Slashdot reader pefisher writes: A lot of us on Slashdot have noticed that potential employers advertise for things they don't need. To the point that sometimes they even ask for things that don't exist. Like asking for ten years of experience in a technology that has only just been introduced. It's frustrating because it makes you wonder "what's this employers real game?"

Do they just want to say they advertised for the position, or are they really so immensely stupid, so disconnected from their own needs, that they think they are actually asking for something they can have...? Here is a Harvard Study that addresses one particular angle of this.

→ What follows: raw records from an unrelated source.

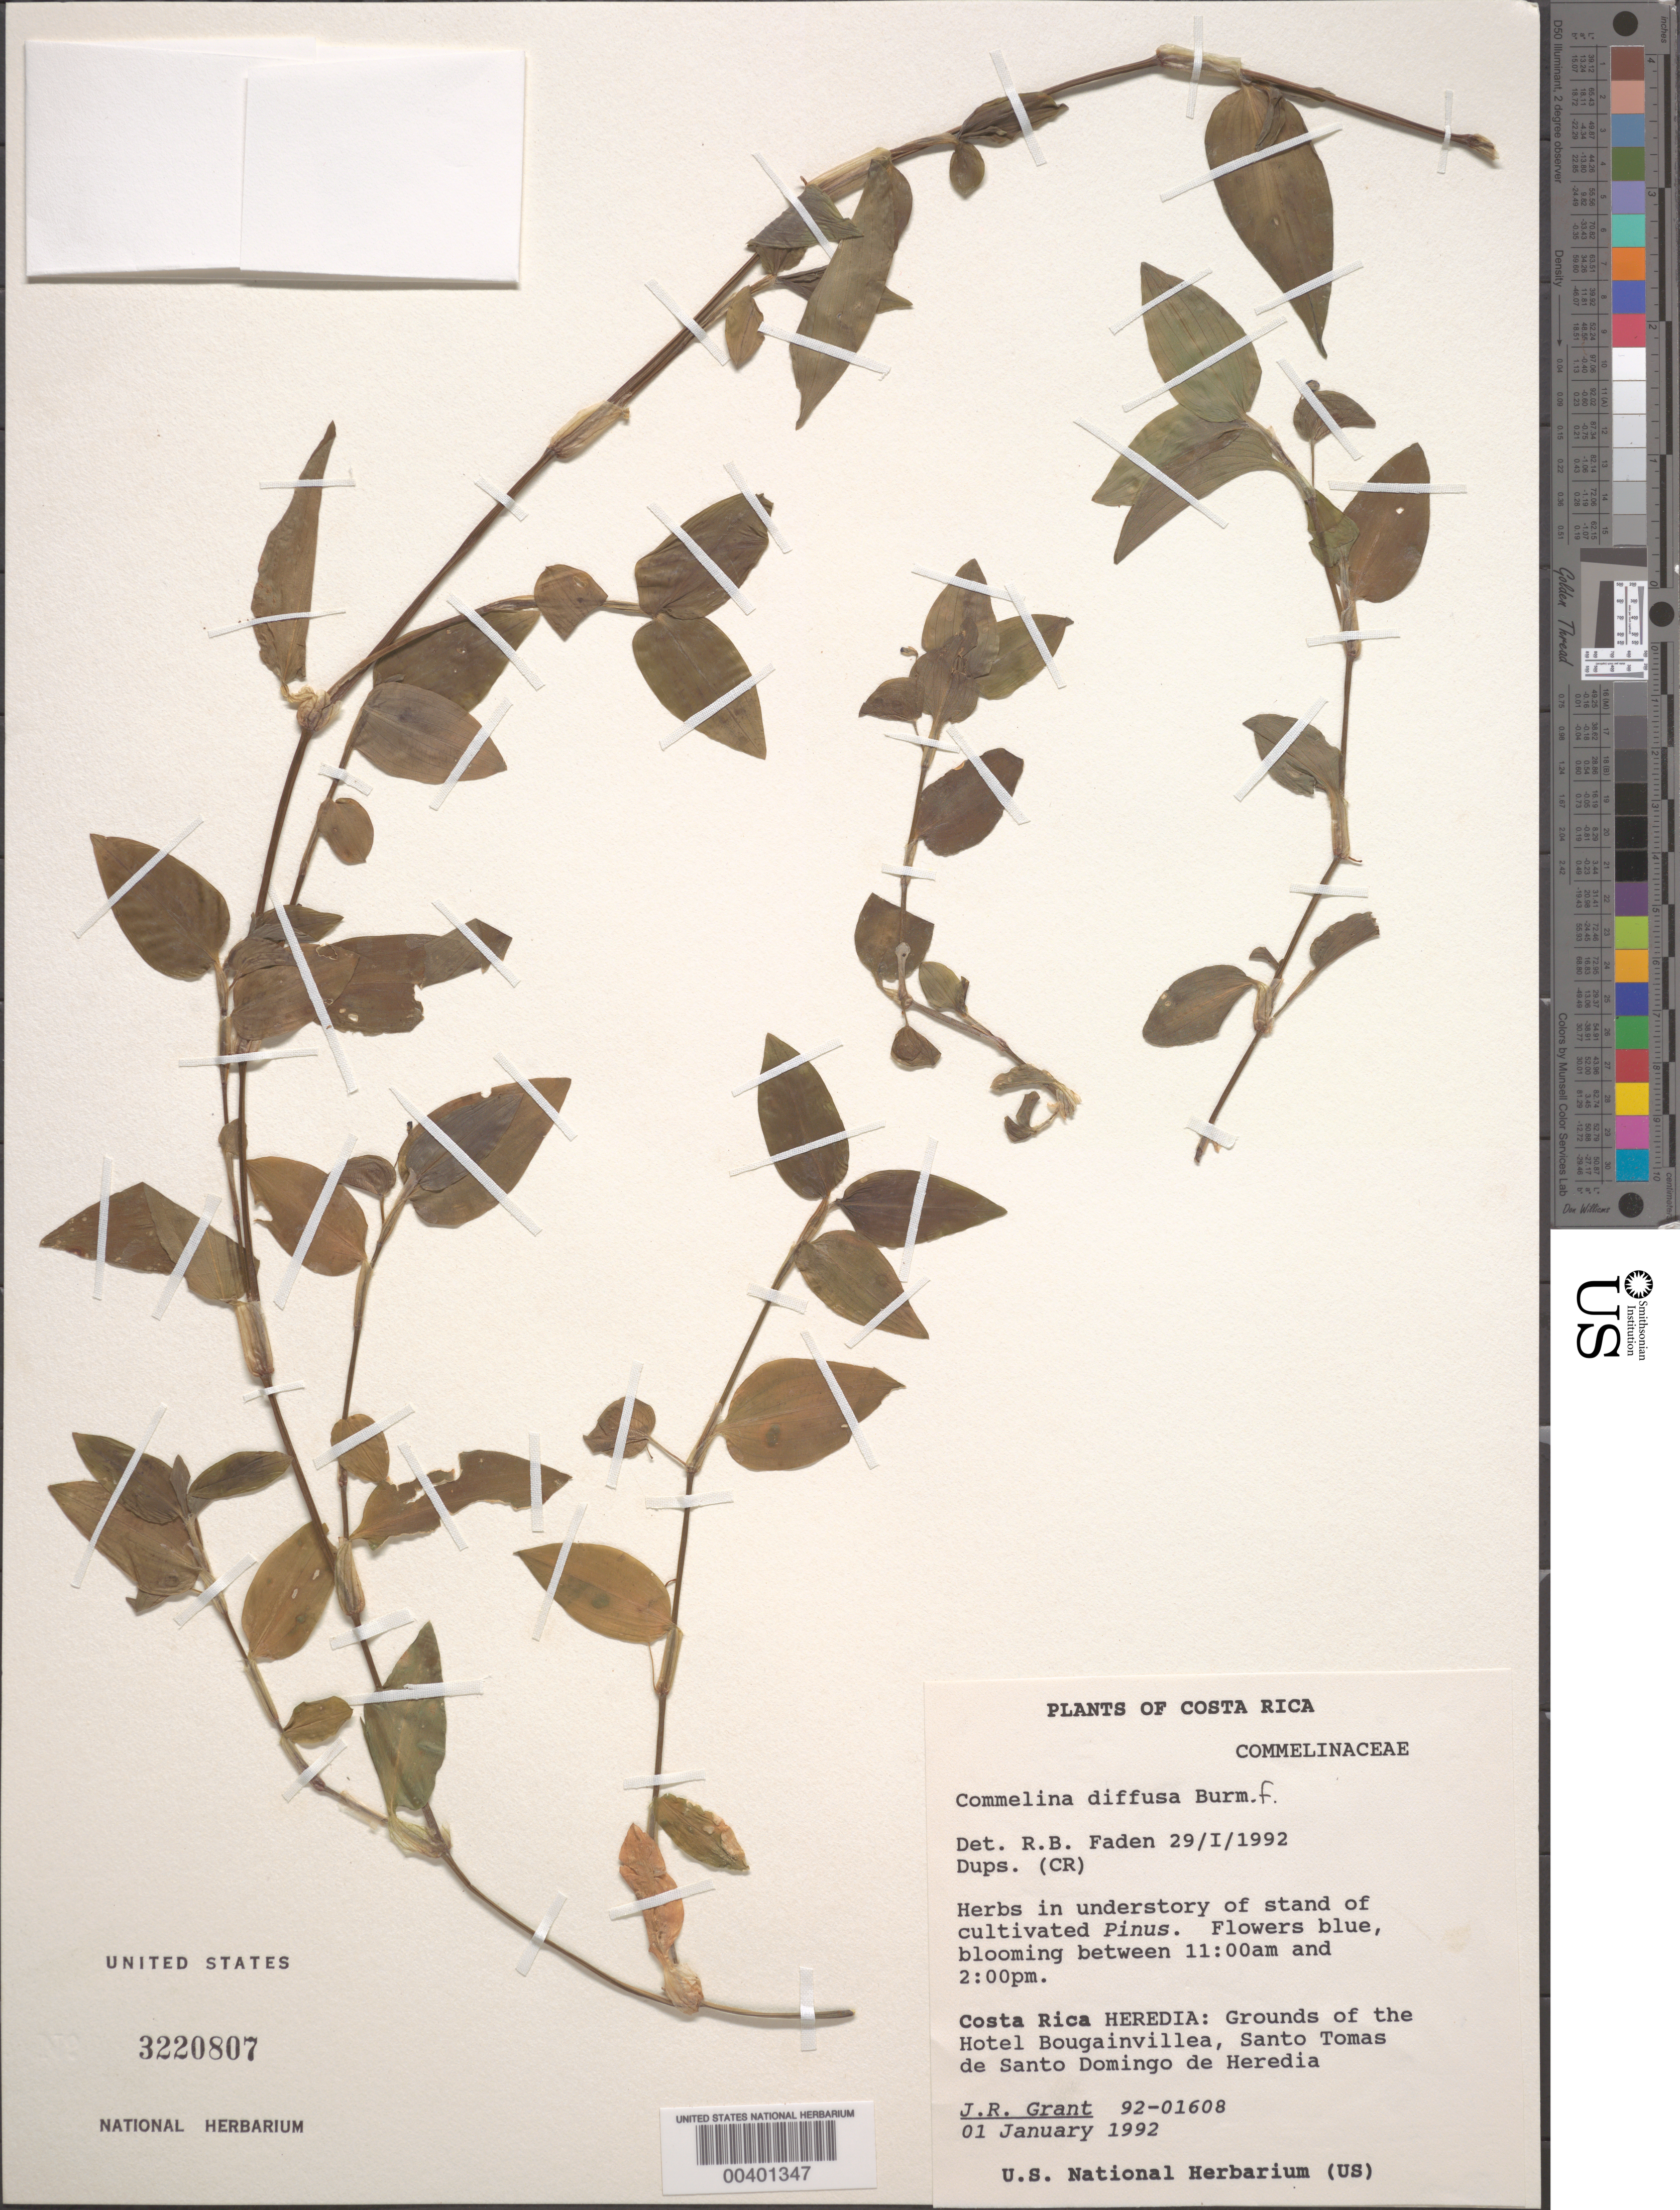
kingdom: Plantae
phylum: Tracheophyta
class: Liliopsida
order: Commelinales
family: Commelinaceae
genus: Callisia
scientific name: Callisia elegans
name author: Alexander ex H.E. Moore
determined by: Faden, Robert B., (US), Smithsonian Institution - National Museum of Natural History (UNITED STATES)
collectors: J. R. Grant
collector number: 92-1608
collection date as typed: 01 Jan 1992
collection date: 1992-01-01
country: Costa Rica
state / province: Heredia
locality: Grounds of hotel bougainvillea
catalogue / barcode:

It doesn't answer any questions, but it does prove that you aren't crazy. And it quantifies the craziness.

The study's author calls it "degree inflation," and after studying 26 million job postings concluded that employers are now less willing to actually train new people on the job, possibly to save money. "Many companies have fallen into a lazy way of thinking about this," the study's author tells The Street, saying companies are "[looking for] somebody who is just job-ready to just show up." The irony is that college graduates will ultimately be paid a higher salary -- even though for many jobs, the study found that a college degree yields zero improvement in actual performance.

The Street reports that "In a market where companies increasingly rely on computerized systems to cull out early-round applicants, that has led firms to often consider a bachelor's degree indicative of someone who can socialize, run a meeting and generally work well with others." One company tells them that "we removed the requirement to have a computer science degree, and we removed the requirement to have experience in development computer programming. And when we removed those things we found that the pool of potential really good team members drastically expanded."

2 of 358 comments (clear)

  1. Re:Because its a bullshit detector by avandesande · · Score: 4, Funny

    4 year project? I need people to finish their stuff during a two week sprint!

    --
    love is just extroverted narcissism
  2. Re:discrimination by Dread_ed · · Score: 5, Funny

    It's all about finding the employees who are willing to sacrifice their life and time for the good of the company.

    No one, and I mean no one can work themselves into an early grave for zero overtime pay quite like the average scared white male with an inadequacy complex. You don't have to worry about training them up and having a competitor hire them away to fill a quota. Their white skin and privilege is like kryptonite to any lawsuit they could bring against the company for discrimination, harassment, working conditions, or unfair treatment. They don't require maternity leave, and if their spouse gets pregnant they just freak out and work even harder than before. Most of them haven't had it rough before, so they are terrified of being unemployed, making them so much easier to control than someone who has come from a rough spot. They have very little dignity, so you can really mistreat them without severely affecting their performance. Also, if you push them too far and they lose their shit, they will go and shoot up a church, or a school, or a mall somewhere instead of their place of business. Well unless its the post office. Best of all, when they get older they tend to pop off with a sudden, unexpected massive heart attack or aneurysm, thereby saving the company millions in medical expenses. No weekly dialysis, no lingering diabetes, no years of fighting cancer. Just exploding hearts and brains and someone gets a new office.

    So please, hire white males. It's the safe, economical choice for comprehensive corporate risk management.

    --
    When the only tool you have is a claw hammer every problem starts to look like the back of someone's skull.